Ma curiosité prenait des airs enfantins… Je me sentais extasié devant autant de simplicité, de  tant d’humilité et de foi…

Alexandrina me répondit :

— Non, je n’ai pas vu l’Enfant-Jésus, mais pendant qu’Il me parlait je voyais près de moi comme un palmier rempli d’anges, des centaines, des milliers d’anges… Beaucoup parmi eux jouaient des instruments et, descendant des cieux, m’entouraient. C’était amusant de voir la vitesse à laquelle ils descendaient. Au milieu d’eux il y avait une grande échelle ; de ses degrés, descendaient vers moi de nombreux rayons dorés. C’était comme des flèches qui pénétraient mon cœur.

Et les yeux noirs d’Alexandrina semblaient encore illuminés par les rayons dont elle parlait : ses yeux brillaient comme si des milliers d’étoiles s’y reflétaient.

— Et pendant tout ce temps Jésus vous a parlé ? ai-je demandé, de plus en plus poussé par ma curiosité.

Elle me regarda et compris que je “buvais” ses paroles, alors elle me dit :

— Jésus me disait :
— Ce sont tes vertus, ce sont les rayons de l’amour divin . Reçois-les, c’est ta vie !

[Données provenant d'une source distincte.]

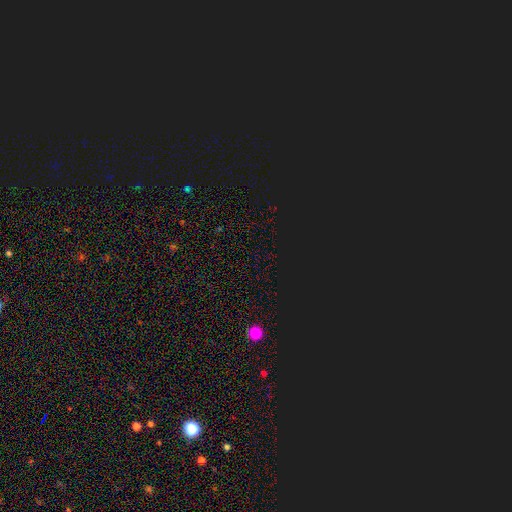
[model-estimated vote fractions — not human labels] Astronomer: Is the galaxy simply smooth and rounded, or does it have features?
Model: star or artifact — 77%.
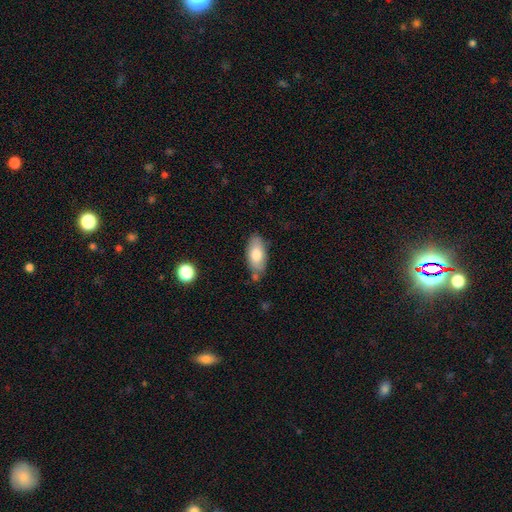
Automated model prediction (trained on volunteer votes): Q: Smooth or featured?
A: smooth (76%); runner-up: featured or disk (17%)
Q: How rounded?
A: in between (91%); runner-up: cigar-shaped (7%)
Q: Merging?
A: none (71%); runner-up: minor disturbance (20%)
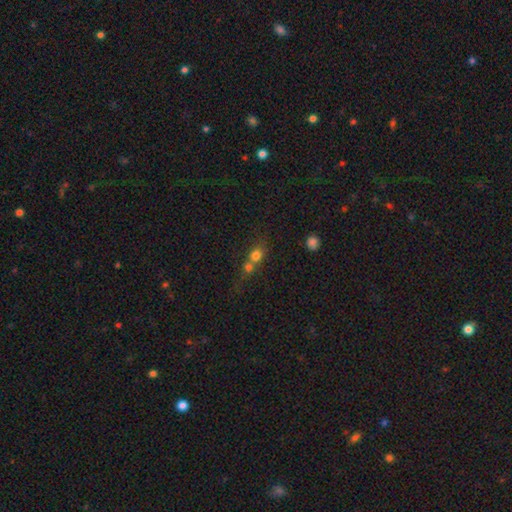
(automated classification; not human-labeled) Smooth or featured: smooth — 73% (star or artifact — 14%)
How rounded: round — 73% (in between — 24%)
Merging: merger — 63% (none — 26%)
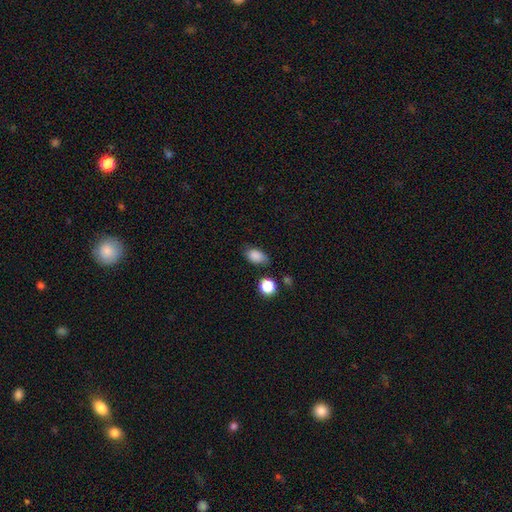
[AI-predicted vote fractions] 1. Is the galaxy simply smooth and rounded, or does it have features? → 86% smooth, 9% star or artifact, 5% featured or disk.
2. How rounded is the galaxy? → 84% in between, 14% round, 2% cigar-shaped.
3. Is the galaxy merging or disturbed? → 69% none, 22% minor disturbance, 5% major disturbance, 4% merger.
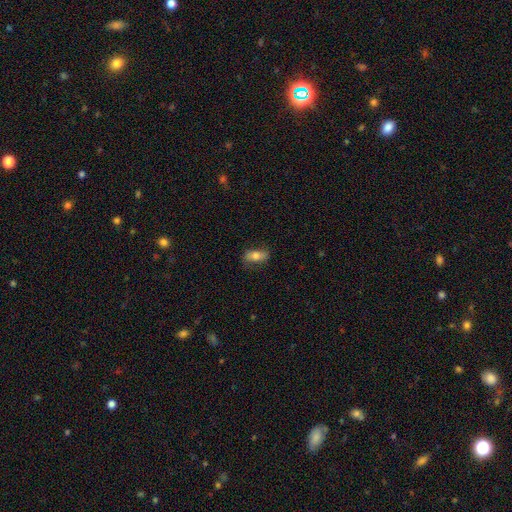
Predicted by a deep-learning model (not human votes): This appears to be a smooth galaxy with no disk features (69%) that is in between round and cigar-shaped (83%). Merging: none (76%).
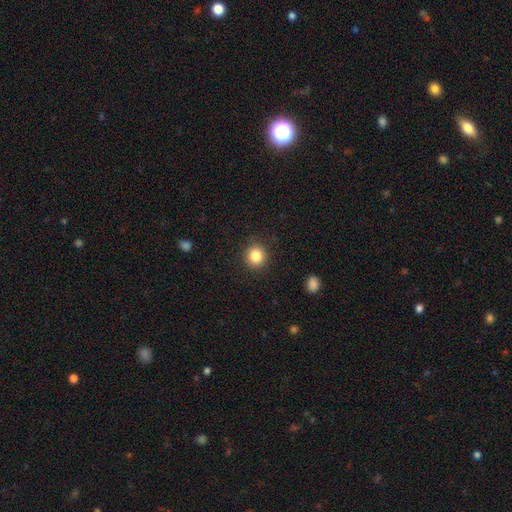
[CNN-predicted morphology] This appears to be a smooth galaxy with no disk features (84%) that is round (90%). Merging: none (90%).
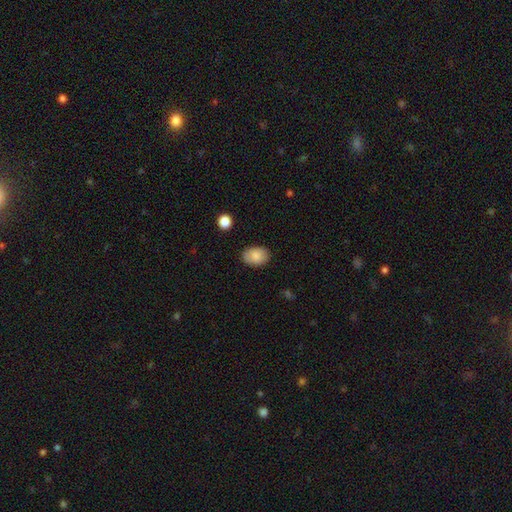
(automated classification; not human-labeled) The model was most divided on "how rounded": in between: 80%, round: 19%, cigar-shaped: 1%. More confident: smooth or featured — smooth (85%); merging — none (83%).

Expliquant ce qu’elle avait vu et ressenti, Alexandrina semblait heureuse, car son sourire était merveilleux. Quant à ses yeux, fixés sur moi, ils semblaient lire ma pensée, découvrir mon âme jusque dans ses plis les plus reculés — ce qui me gênait quelque peu ! — découvrir ma curiosité croissante et, sans que j’ai besoin de lui poser une nouvelle question, elle me dit :

— Ces rayons m’ont fortifiée, ils éclairaient plus que le soleil dans son apogée. J’ai tout vu clairement. Je ne saurais dire combien de temps, mais la vision a été longue. Avec bien du mal j’ai dû en prendre congé, mais, comme quelqu’un qui chemine et regarde en arrière, je montrais que j’aurais bien voulu en bénéficier davantage. J’aimerais continuer à bénéficier de la vision, mais elle s’est arrêtée et moi je suis restée avec ma souffrance.

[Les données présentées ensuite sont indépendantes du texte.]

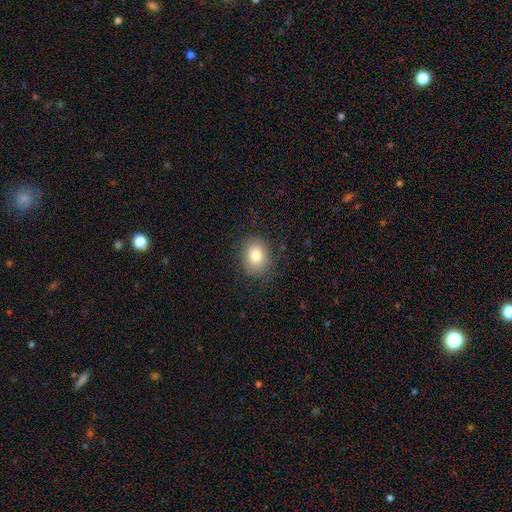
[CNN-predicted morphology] smooth_or_featured: smooth (p=0.79) [alt: featured or disk p=0.12]
how_rounded: round (p=0.50) [alt: in between p=0.49]
merging: none (p=0.81) [alt: minor disturbance p=0.13]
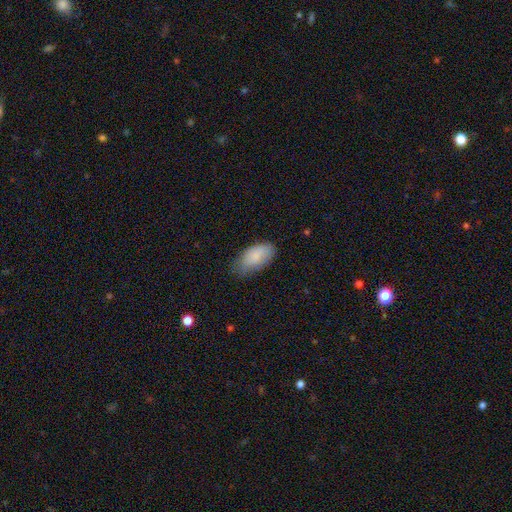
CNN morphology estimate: smooth 85%, featured or disk 9%, star or artifact 6%. Down the decision tree: how rounded — in between (93%); merging — none (63%).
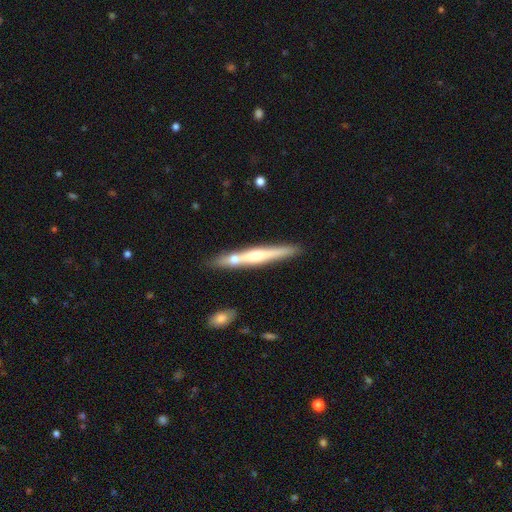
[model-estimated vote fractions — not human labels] smooth_or_featured: featured or disk (p=0.53) [alt: smooth p=0.41]
disk_edge_on: yes (p=0.95) [alt: no p=0.05]
edge_on_bulge: rounded (p=0.62) [alt: none p=0.27]
merging: none (p=0.77) [alt: minor disturbance p=0.11]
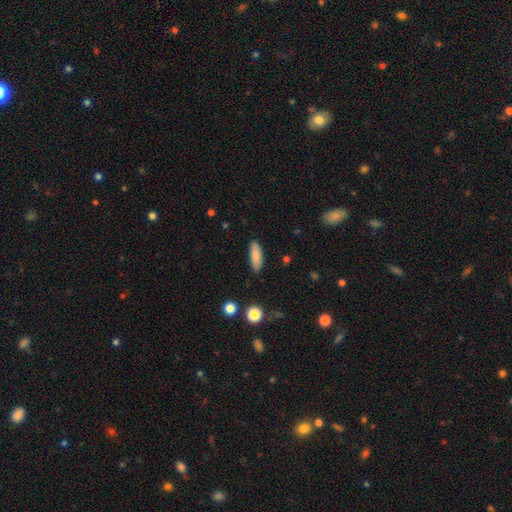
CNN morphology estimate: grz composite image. It shows a smooth galaxy with no disk features (85%) that is in between round and cigar-shaped (64%). Merging: none (87%).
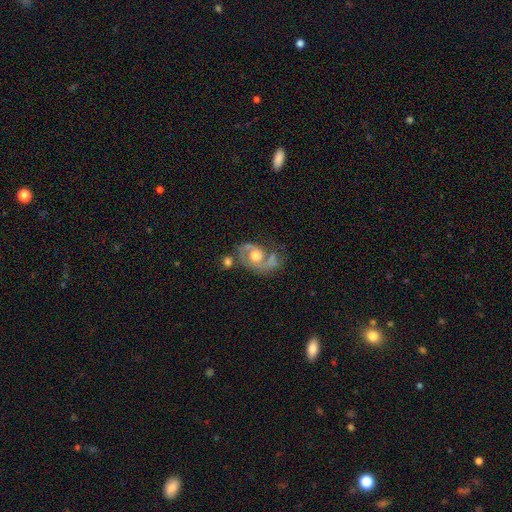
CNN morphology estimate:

Quand elle eut terminé de me raconter sa vision, il me sembla voir une larme dans ses yeux, comme si le souvenir de la vision de la nuit de Noël la laissait nostalgique, dans un désir insondable de la revivre…

— Mais, après la nuit vient le jour, dis-je, comme si je voulais la consoler de l’inconsolable. Comment cela s’est passé à l’aurore, quel a été votre réveil d’aujourd’hui, jour de Noël ?

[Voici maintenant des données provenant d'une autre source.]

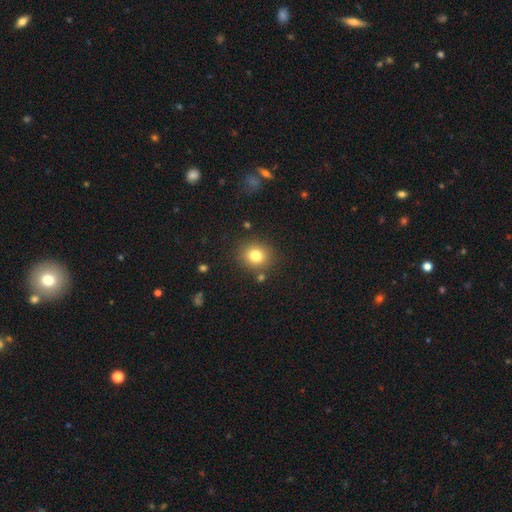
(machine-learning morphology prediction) smooth-or-featured: smooth: 80% | star or artifact: 12% | featured or disk: 8%
  how-rounded: round: 81% | in between: 18% | cigar-shaped: 1%
  merging: none: 84% | minor disturbance: 9% | merger: 4% | major disturbance: 3%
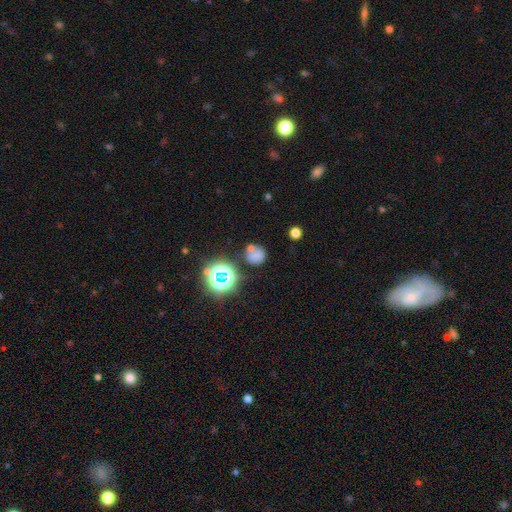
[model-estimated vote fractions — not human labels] This appears to be a smooth galaxy with no disk features (64%) that is round (84%). Merging: none (60%).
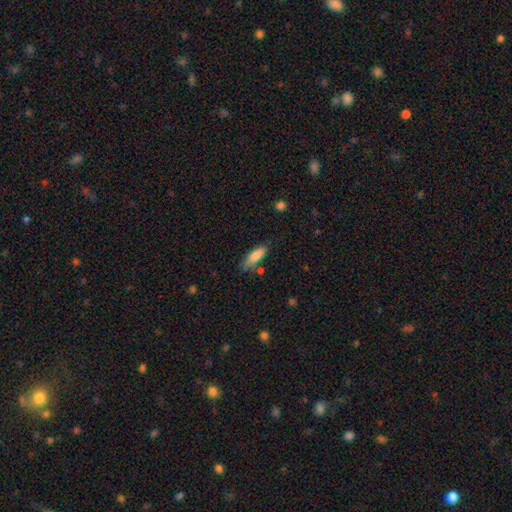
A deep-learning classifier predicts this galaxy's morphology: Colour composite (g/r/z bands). It shows a smooth galaxy with no disk features (79%) that is in between round and cigar-shaped (58%). Merging: none (64%).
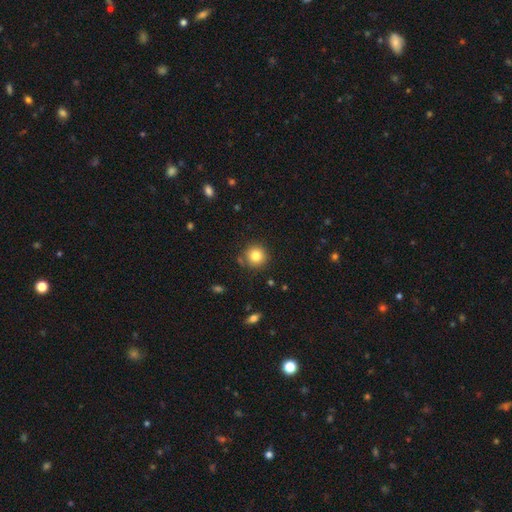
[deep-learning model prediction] The model was most divided on "smooth or featured": smooth: 82%, star or artifact: 11%, featured or disk: 7%. More confident: how rounded — round (93%); merging — none (84%).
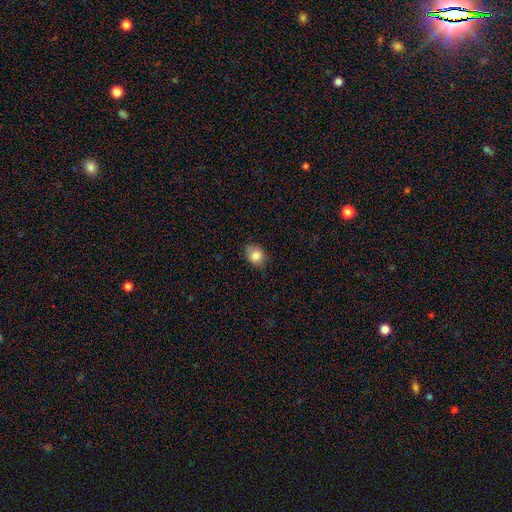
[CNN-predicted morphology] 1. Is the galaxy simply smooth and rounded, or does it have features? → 84% smooth, 9% star or artifact, 7% featured or disk.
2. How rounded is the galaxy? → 57% in between, 42% round, 1% cigar-shaped.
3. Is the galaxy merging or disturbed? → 79% none, 17% minor disturbance, 3% major disturbance, 1% merger.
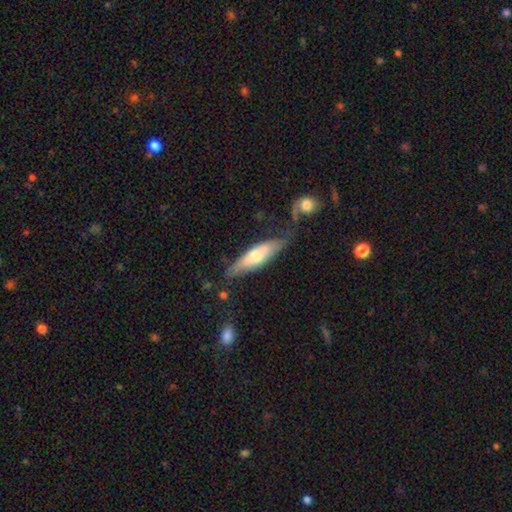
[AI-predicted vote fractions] smooth_or_featured: smooth (p=0.54) [alt: featured or disk p=0.41]
how_rounded: cigar-shaped (p=0.56) [alt: in between p=0.42]
merging: none (p=0.58) [alt: minor disturbance p=0.23]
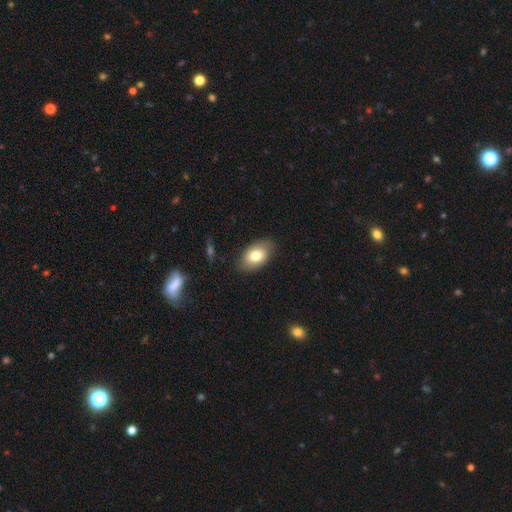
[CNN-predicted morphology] This is likely a smooth galaxy (76%). How rounded: clearly in between (91%). Merging: clearly none (83%).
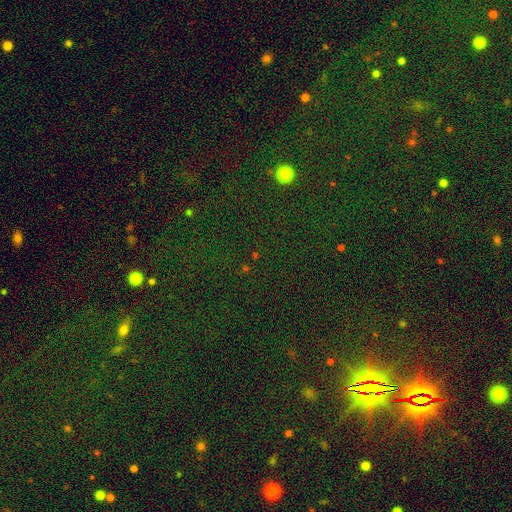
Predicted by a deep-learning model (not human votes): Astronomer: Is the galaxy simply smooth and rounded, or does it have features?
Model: star or artifact — 76%.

— Le jour a pointé, jour sans lumière et vie sans vie. Toujours désireuse de garder avec la plus grande sûreté le monde à l’intérieur de moi j’ai continué à me montrer joyeuse. Tous les souhaits et toutes les tendresses des personnes que j’aime, je le recevais comme s’ils ne m’étaient pas destinés.

— Alexandrina, je ne vais pas abuser de votre extrême bonté, car il est déjà plus de vingt heures… Cependant, si vous me permettez une dernière question, je vous demanderais quelle appréciation faites-vous de votre Noël 1944 ?

— En terminant cette journée, je me pose cette question : Où ai-je passé ce jour ? Il me semble avoir été morte pour Jésus et pour tous ceux qui m’entourent. J’ai vécu mais je n’ai pas ressenti la vie. J’ai souffert mais ce ne fut pas ma souffrance. Je n’ai pas vécu pour Jésus, je n’ai pas senti que je l’ai aimé.

Je ne sais pas mieux l’expliquer et je ne dis rien de ce qui se passe dans mon âme. Quelle triste vie, vie si mal comprise !.

Voilà comment s’est passé pour Alexandrina le jour de Noël 1944.
*****
Il n’est pas nécessaire d’expliquer, et tous l’auront compris, qu’il s’agit d’une interviewe virtuelle, car je n’ai pas connu personnellement la douce et tendre Alexandrina. En effet, quand elle est décédée je n’avais que 9 ans et nous habitions très loin l’un de l’autre !
Cependant, toutes les réponses qu’elle a données  à cette interviewe virtuelle sont tirées de ses écrits “Sentiments de l’âme” du 25 décembre 1944.